→ WHAT YOU HAVE TO DO: Reproduce every line of the listing below exactly, omitting the pictures.

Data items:
========

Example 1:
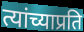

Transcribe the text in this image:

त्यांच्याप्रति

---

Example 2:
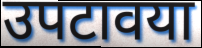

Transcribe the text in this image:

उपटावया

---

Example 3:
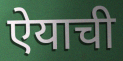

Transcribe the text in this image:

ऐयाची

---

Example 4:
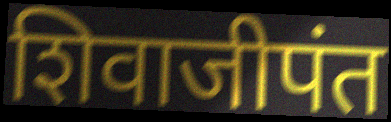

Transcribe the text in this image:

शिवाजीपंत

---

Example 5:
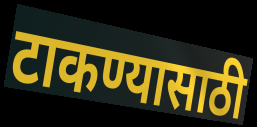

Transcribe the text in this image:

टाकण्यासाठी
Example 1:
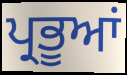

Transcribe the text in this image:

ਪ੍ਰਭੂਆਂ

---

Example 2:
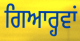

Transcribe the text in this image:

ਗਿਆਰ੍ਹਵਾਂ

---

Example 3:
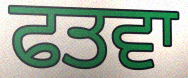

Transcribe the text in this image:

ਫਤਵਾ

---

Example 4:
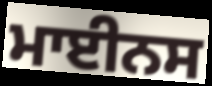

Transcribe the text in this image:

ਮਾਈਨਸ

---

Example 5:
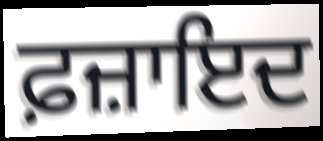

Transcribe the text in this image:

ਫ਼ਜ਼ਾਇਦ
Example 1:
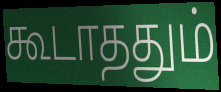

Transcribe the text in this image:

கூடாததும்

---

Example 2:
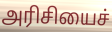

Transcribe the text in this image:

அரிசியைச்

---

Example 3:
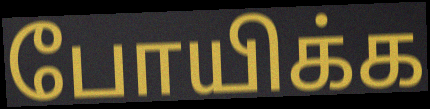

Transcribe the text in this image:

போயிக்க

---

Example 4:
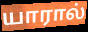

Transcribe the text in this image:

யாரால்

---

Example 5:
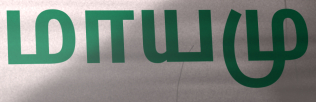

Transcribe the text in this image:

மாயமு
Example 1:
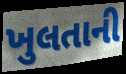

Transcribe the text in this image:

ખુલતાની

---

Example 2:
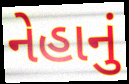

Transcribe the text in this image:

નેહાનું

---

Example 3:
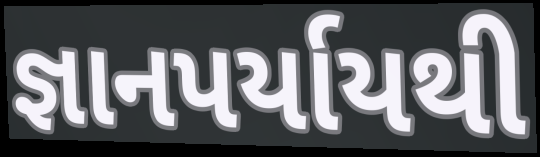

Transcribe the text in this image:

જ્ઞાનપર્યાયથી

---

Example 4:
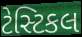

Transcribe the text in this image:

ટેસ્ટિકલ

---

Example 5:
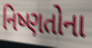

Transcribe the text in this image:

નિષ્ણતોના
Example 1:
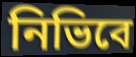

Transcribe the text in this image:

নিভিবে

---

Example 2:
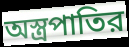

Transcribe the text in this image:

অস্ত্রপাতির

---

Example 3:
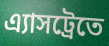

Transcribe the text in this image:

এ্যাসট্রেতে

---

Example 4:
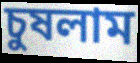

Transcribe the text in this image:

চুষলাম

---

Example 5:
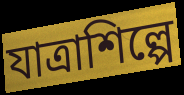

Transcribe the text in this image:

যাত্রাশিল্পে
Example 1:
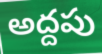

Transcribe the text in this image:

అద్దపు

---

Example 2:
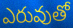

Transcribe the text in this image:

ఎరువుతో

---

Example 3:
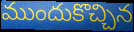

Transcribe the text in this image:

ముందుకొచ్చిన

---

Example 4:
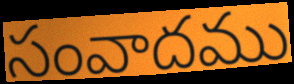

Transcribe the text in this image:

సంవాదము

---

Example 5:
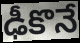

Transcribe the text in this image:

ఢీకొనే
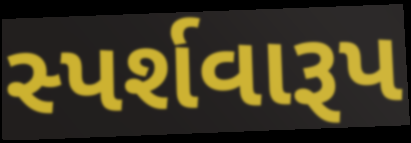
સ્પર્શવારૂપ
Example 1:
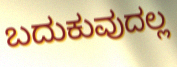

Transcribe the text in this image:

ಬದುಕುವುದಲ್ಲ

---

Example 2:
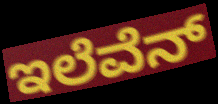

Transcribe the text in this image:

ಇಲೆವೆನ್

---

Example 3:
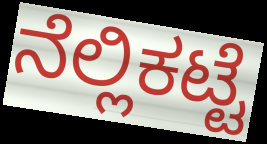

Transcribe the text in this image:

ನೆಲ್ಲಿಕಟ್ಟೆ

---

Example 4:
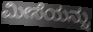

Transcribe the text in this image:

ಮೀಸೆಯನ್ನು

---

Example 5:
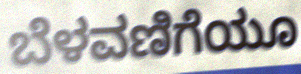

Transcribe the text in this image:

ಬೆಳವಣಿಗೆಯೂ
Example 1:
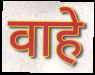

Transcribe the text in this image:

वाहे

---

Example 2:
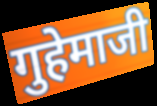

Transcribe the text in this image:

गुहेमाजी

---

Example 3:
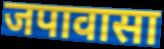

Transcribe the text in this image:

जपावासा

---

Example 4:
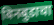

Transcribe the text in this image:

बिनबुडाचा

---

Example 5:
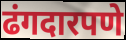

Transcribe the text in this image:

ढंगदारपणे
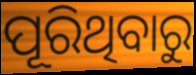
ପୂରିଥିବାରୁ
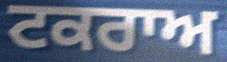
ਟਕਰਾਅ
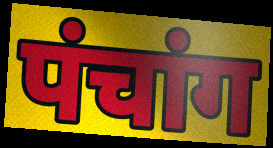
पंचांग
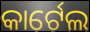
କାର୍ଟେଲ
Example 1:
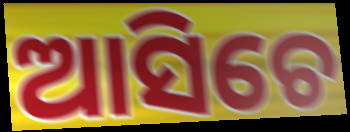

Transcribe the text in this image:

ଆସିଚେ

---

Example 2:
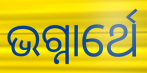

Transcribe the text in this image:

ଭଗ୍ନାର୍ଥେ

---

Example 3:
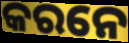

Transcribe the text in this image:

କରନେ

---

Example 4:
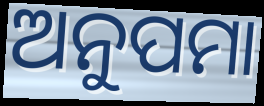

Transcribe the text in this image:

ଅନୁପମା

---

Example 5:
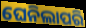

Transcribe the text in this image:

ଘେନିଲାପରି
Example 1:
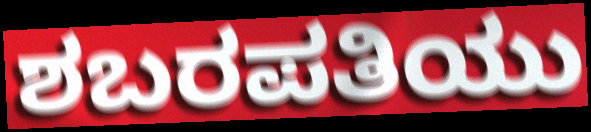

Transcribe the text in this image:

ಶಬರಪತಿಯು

========

→ RESPONSE:
Example 1:

Transcribe the text in this image:

त्यांच्याप्रति

---

Example 2:

Transcribe the text in this image:

उपटावया

---

Example 3:

Transcribe the text in this image:

ऐयाची

---

Example 4:

Transcribe the text in this image:

शिवाजीपंत

---

Example 5:

Transcribe the text in this image:

टाकण्यासाठी
Example 1:

Transcribe the text in this image:

ਪ੍ਰਭੂਆਂ

---

Example 2:

Transcribe the text in this image:

ਗਿਆਰ੍ਹਵਾਂ

---

Example 3:

Transcribe the text in this image:

ਫਤਵਾ

---

Example 4:

Transcribe the text in this image:

ਮਾਈਨਸ

---

Example 5:

Transcribe the text in this image:

ਫ਼ਜ਼ਾਇਦ
Example 1:

Transcribe the text in this image:

கூடாததும்

---

Example 2:

Transcribe the text in this image:

அரிசியைச்

---

Example 3:

Transcribe the text in this image:

போயிக்க

---

Example 4:

Transcribe the text in this image:

யாரால்

---

Example 5:

Transcribe the text in this image:

மாயமு
Example 1:

Transcribe the text in this image:

ખુલતાની

---

Example 2:

Transcribe the text in this image:

નેહાનું

---

Example 3:

Transcribe the text in this image:

જ્ઞાનપર્યાયથી

---

Example 4:

Transcribe the text in this image:

ટેસ્ટિકલ

---

Example 5:

Transcribe the text in this image:

નિષ્ણતોના
Example 1:

Transcribe the text in this image:

নিভিবে

---

Example 2:

Transcribe the text in this image:

অস্ত্রপাতির

---

Example 3:

Transcribe the text in this image:

এ্যাসট্রেতে

---

Example 4:

Transcribe the text in this image:

চুষলাম

---

Example 5:

Transcribe the text in this image:

যাত্রাশিল্পে
Example 1:

Transcribe the text in this image:

అద్దపు

---

Example 2:

Transcribe the text in this image:

ఎరువుతో

---

Example 3:

Transcribe the text in this image:

ముందుకొచ్చిన

---

Example 4:

Transcribe the text in this image:

సంవాదము

---

Example 5:

Transcribe the text in this image:

ఢీకొనే
સ્પર્શવારૂપ
Example 1:

Transcribe the text in this image:

ಬದುಕುವುದಲ್ಲ

---

Example 2:

Transcribe the text in this image:

ಇಲೆವೆನ್

---

Example 3:

Transcribe the text in this image:

ನೆಲ್ಲಿಕಟ್ಟೆ

---

Example 4:

Transcribe the text in this image:

ಮೀಸೆಯನ್ನು

---

Example 5:

Transcribe the text in this image:

ಬೆಳವಣಿಗೆಯೂ
Example 1:

Transcribe the text in this image:

वाहे

---

Example 2:

Transcribe the text in this image:

गुहेमाजी

---

Example 3:

Transcribe the text in this image:

जपावासा

---

Example 4:

Transcribe the text in this image:

बिनबुडाचा

---

Example 5:

Transcribe the text in this image:

ढंगदारपणे
ପୂରିଥିବାରୁ
ਟਕਰਾਅ
पंचांग
କାର୍ଟେଲ
Example 1:

Transcribe the text in this image:

ଆସିଚେ

---

Example 2:

Transcribe the text in this image:

ଭଗ୍ନାର୍ଥେ

---

Example 3:

Transcribe the text in this image:

କରନେ

---

Example 4:

Transcribe the text in this image:

ଅନୁପମା

---

Example 5:

Transcribe the text in this image:

ଘେନିଲାପରି
Example 1:

Transcribe the text in this image:

ಶಬರಪತಿಯು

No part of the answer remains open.